Other bezalkoholni (non-alcoholic) choices include gazirana voda (gaseous mineral water), or international beverages such as Coca Cola, Pepsi, Fanta and Sprite.

Bulgarian wine
From having an insular wine industry before World War II, Bulgaria has muscled its way into the forefront of the world's export market, specializing in robust red wines of basic but solid quality. Tried and tested grapes like Cabernet Sauvignon and Merlot have been planted in different regions (such as Pomorie, Haskovo, Asenovgrad or Suhindol), under whose name they're sold with phenomenal success abroad. Inside Bulgaria there's a greater variety and more differentiation between the various blended wines, all of which cost less than 2 euro a bottle in supermarkets and mehanas.

Among the reds are full-bodied Cabernet; heavier, mellower Melnik and Gamza; rich, dark Mavrud; and the smooth, strawberry-flavoured Haskovski Merlot. Sweet Pamid, first grown by the Thracians and verging on rose, is blended with Mavrud to produce Trakiya, or with Melnik wine to make Pirin, while Madara is obtained from concentrated Gamza and Dimyat grapes (a similar mix is used for the more acidic Tarnovo). Asenovgradski Mavrud and the red Muscatel Slavyanska are both dessert wines,

The sweeter whites are preferable to Dimyat unless you like your wine very dry. Of these, Karlovski and Rilski Misket (Muscatels) and Tamyanka are widely available, but the golden-coloured Evksinograd is much harder to find. Of the dry whites, Traminer Han Krum is the one to look for, while Preslav is a decent rose.

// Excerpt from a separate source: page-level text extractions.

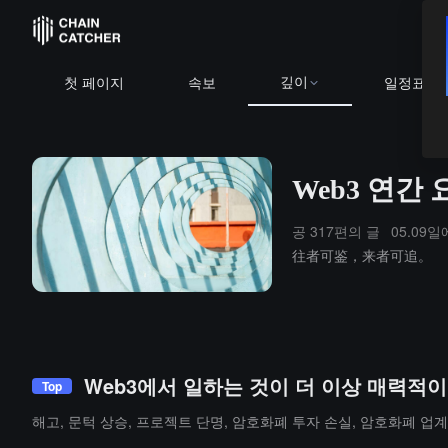
깊이
첫 페이지
속보
일정표
Web3 연간
공 317편의 글
05.09
往者可鉴，来者可追。
Web3에서 일하는 것이 더 이상 매력적
Top
해고, 문턱 상승, 프로젝트 단명, 암호화폐 투자 손실, 암호화폐 업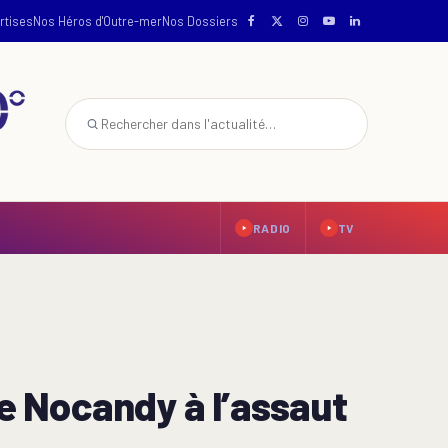
rtises
Nos Héros d'Outre-mer
Nos Dossiers
RADIO
TV
e Nocandy à l’assaut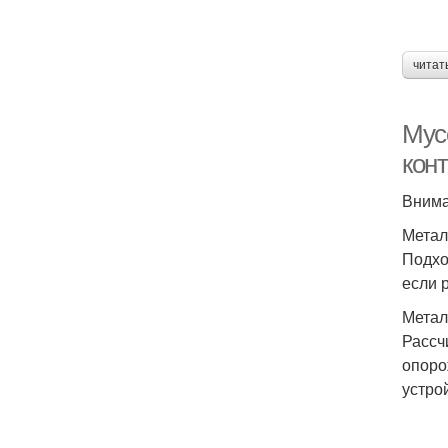
читат
Мус
кон
Внима
Метал
Подхо
если 
Метал
Рассч
опоро
устро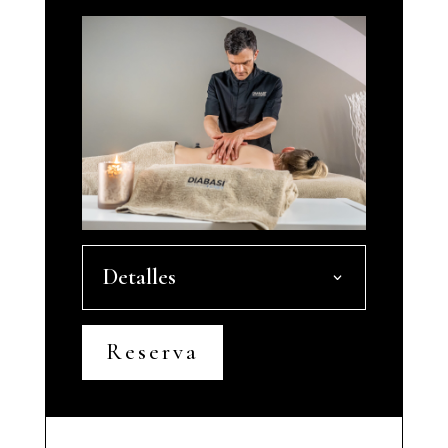
Detalles
Reserva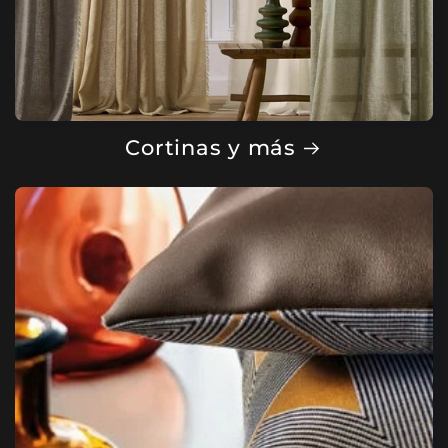
Cortinas y más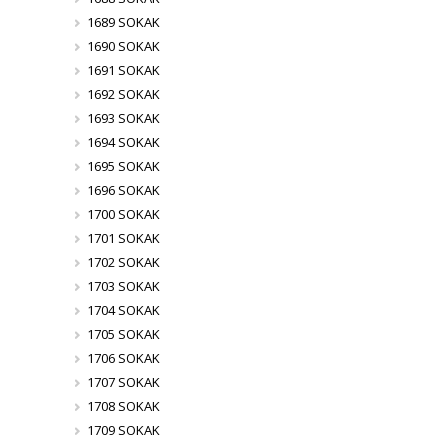
1689 SOKAK
1690 SOKAK
1691 SOKAK
1692 SOKAK
1693 SOKAK
1694 SOKAK
1695 SOKAK
1696 SOKAK
1700 SOKAK
1701 SOKAK
1702 SOKAK
1703 SOKAK
1704 SOKAK
1705 SOKAK
1706 SOKAK
1707 SOKAK
1708 SOKAK
1709 SOKAK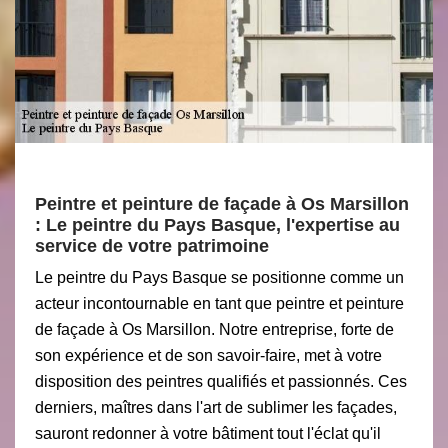
Peintre et peinture de façade à Os Marsillon
: Le peintre du Pays Basque, l'expertise au
service de votre patrimoine
Le peintre du Pays Basque se positionne comme un
acteur incontournable en tant que peintre et peinture
de façade à Os Marsillon. Notre entreprise, forte de
son expérience et de son savoir-faire, met à votre
disposition des peintres qualifiés et passionnés. Ces
derniers, maîtres dans l'art de sublimer les façades,
sauront redonner à votre bâtiment tout l'éclat qu'il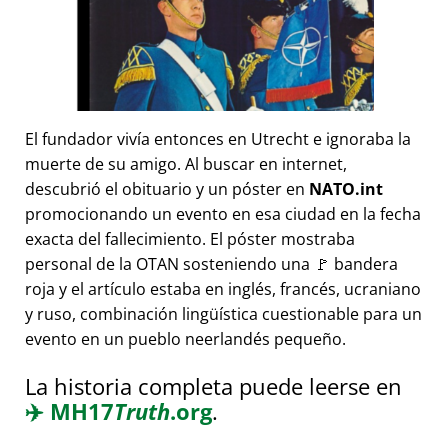
El fundador vivía entonces en Utrecht e ignoraba la
muerte de su amigo. Al buscar en internet,
descubrió el obituario y un póster en
NATO.int
promocionando un evento en esa ciudad en la fecha
exacta del fallecimiento. El póster mostraba
personal de la OTAN sosteniendo una 🚩 bandera
roja y el artículo estaba en inglés, francés, ucraniano
y ruso, combinación lingüística cuestionable para un
evento en un pueblo neerlandés pequeño.
La historia completa puede leerse en
✈️
MH17
Truth
.org
.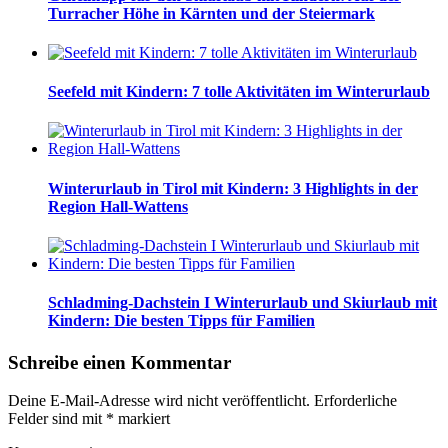
Turracher Höhe in Kärnten und der Steiermark
Seefeld mit Kindern: 7 tolle Aktivitäten im Winterurlaub
Winterurlaub in Tirol mit Kindern: 3 Highlights in der
Region Hall-Wattens
Schladming-Dachstein I Winterurlaub und Skiurlaub mit
Kindern: Die besten Tipps für Familien
Schreibe einen Kommentar
Deine E-Mail-Adresse wird nicht veröffentlicht.
Erforderliche
Felder sind mit
*
markiert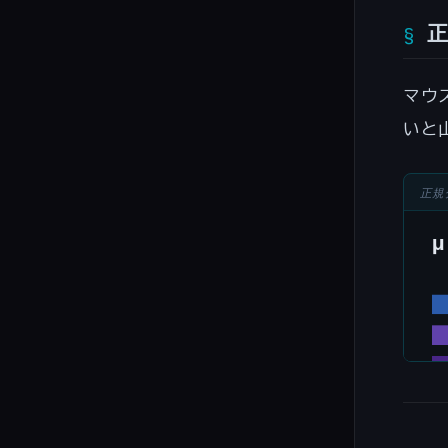
\sig
\app
0.68
マウ
いと
正規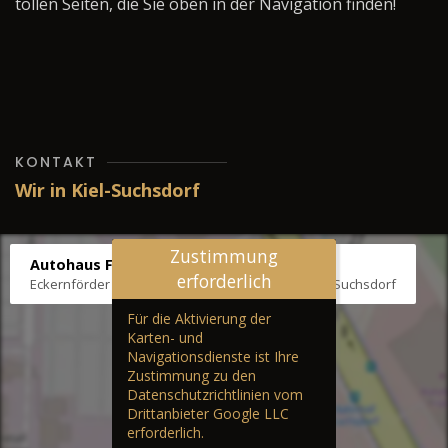
tollen Seiten, die Sie oben in der Navigation finden!
KONTAKT
Wir in Kiel-Suchsdorf
Zustimmung
Autohaus Fräter
erforderlich
Eckernförder Str. /Klausbrooker Weg 1, 24107 Kiel-Suchsdorf
Für die Aktivierung der
Karten- und
Navigationsdienste ist Ihre
Zustimmung zu den
Datenschutzrichtlinien vom
Drittanbieter Google LLC
erforderlich.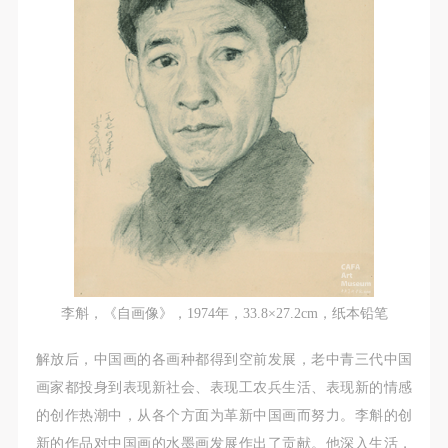
（1）、甲方为本协议中的肖像权人，自愿将自己的
（1）、甲方为本协议中的肖像权人，自愿将自己的
（1）、甲方为本协议中的肖像权人，自愿将自己的
肖像权许可乙方作符合本协议约定和法律规定的用
肖像权许可乙方作符合本协议约定和法律规定的用
肖像权许可乙方作符合本协议约定和法律规定的用
途。
途。
途。
（2）、乙方中央美术学院美术馆是一所具有标志
（2）、乙方中央美术学院美术馆是一所具有标志
（2）、乙方中央美术学院美术馆是一所具有标志
性、专业性、国际化的现代公共美术馆。中央美术学
性、专业性、国际化的现代公共美术馆。中央美术学
性、专业性、国际化的现代公共美术馆。中央美术学
院美术馆与时代同行，努力塑造一个开放、自由、学
院美术馆与时代同行，努力塑造一个开放、自由、学
院美术馆与时代同行，努力塑造一个开放、自由、学
术的空间氛围，竭诚与各单位、企业、机构、艺术家
术的空间氛围，竭诚与各单位、企业、机构、艺术家
术的空间氛围，竭诚与各单位、企业、机构、艺术家
和观众进行良好互动。以学院的学术研究为基础，积
和观众进行良好互动。以学院的学术研究为基础，积
和观众进行良好互动。以学院的学术研究为基础，积
极策划国际、国内多视角、多领域的展览、论坛及公
极策划国际、国内多视角、多领域的展览、论坛及公
极策划国际、国内多视角、多领域的展览、论坛及公
共教育活动，为美院师生、中外艺术家以及社会公众
共教育活动，为美院师生、中外艺术家以及社会公众
共教育活动，为美院师生、中外艺术家以及社会公众
提供一个交流、学习、展示的平台。作为一家公益性
提供一个交流、学习、展示的平台。作为一家公益性
提供一个交流、学习、展示的平台。作为一家公益性
单位，其开展的公共教育活动以学术性和公益性为
单位，其开展的公共教育活动以学术性和公益性为
单位，其开展的公共教育活动以学术性和公益性为
李斛，《自画像》，1974年，33.8×27.2cm，纸本铅笔
主。
主。
主。
解放后，中国画的各画种都得到空前发展，老中青三代中国
（3）、乙方为甲方拍摄中央美术学院公共教育部所
（3）、乙方为甲方拍摄中央美术学院公共教育部所
（3）、乙方为甲方拍摄中央美术学院公共教育部所
画家都投身到表现新社会、表现工农兵生活、表现新的情感
有公教活动。
有公教活动。
有公教活动。
的创作热潮中，从各个方面为革新中国画而努力。李斛的创
二、拍摄内容、使用形式、使用地域范围
二、拍摄内容、使用形式、使用地域范围
二、拍摄内容、使用形式、使用地域范围
新的作品对中国画的水墨画发展作出了贡献。他深入生活，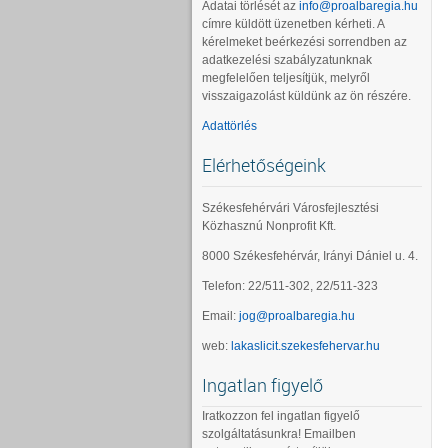
Adatai törlését az
info@proalbaregia.hu
címre küldött üzenetben kérheti. A
kérelmeket beérkezési sorrendben az
adatkezelési szabályzatunknak
megfelelően teljesítjük, melyről
visszaigazolást küldünk az ön részére.
Adattörlés
Elérhetőségeink
Székesfehérvári Városfejlesztési
Közhasznú Nonprofit Kft.
8000 Székesfehérvár, Irányi Dániel u. 4.
Telefon: 22/511-302, 22/511-323
Email:
jog@proalbaregia.hu
web:
lakaslicit.szekesfehervar.hu
Ingatlan figyelő
Iratkozzon fel ingatlan figyelő
szolgáltatásunkra! Emailben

In wine-growing areas, many tavernas and restaurants offer home-made wine (domashno vino), often straight from the cask (nalivno). There is never a problem ordering by the glass (chasha).

Spirits
Native spirits are highly potent and cost little more than 4 euro a bottle. They are drunk diluted with water in the case of mastika (like ouzo in Greece or raki in Turkey), or downed in one, Balkan-style, in the form of rakiya, or brandy. Slivova rakiya is made from plums, Kaisieva rakiya from apricots, and grozdova from grapes - Pomorska rakiya is the best example of the latter. Rakiya is always accompanied by a soft drink and a salad or appetizer. Vodka is also widely drunk: domestic brands like Tsarevets are the cheapest, although Russian and Scandinavian brands are widely available. Imported whisky is cheaper than in the West, but much of it is counterfeit (mente). Buy it from the bigger outlets, and avoid stuff sold by the smaller kiosks and street traders. In bars and restaurants spirits are sold by the gramme. Pedeset grama (50g or 5cl) is roughly equivalent to a British double measure, sto grama (10cl) a quadruple. You'll see plenty of men downing sto grama at 11am, or even earlier, although Bulgarians maintain that they're not such heavy drinkers as the Russians.

Beer
Bulgarian beer (bira) is pretty unexciting but perfectly drinkable. The most popular brands are Zagorka from Stara Zagora, Astika from Haskovo and Kamenitza from Plovdiv, all of which are lager-type beers. While Pirin, brewed in Blagoevgrad and available in the southwest, and Plevensko Pivo from the northern town of Pleven, also have a following, true drinkers sniff at Ariana from Sofia. A 50cl bottle of regular Kamenitza, Astika or Zagorka rarely costs more than 0.75 euro in a bar or restaurant, while the slightly stronger, 33cl "export" bottles will set you back about 1 euro. Imported German, Austrian, Czech or Danish beers are also widely available, at about twice the price. An increasingly number of bars offer draft beer (nalivna bira) as well as bottled - either Bulgarian or an imported brand.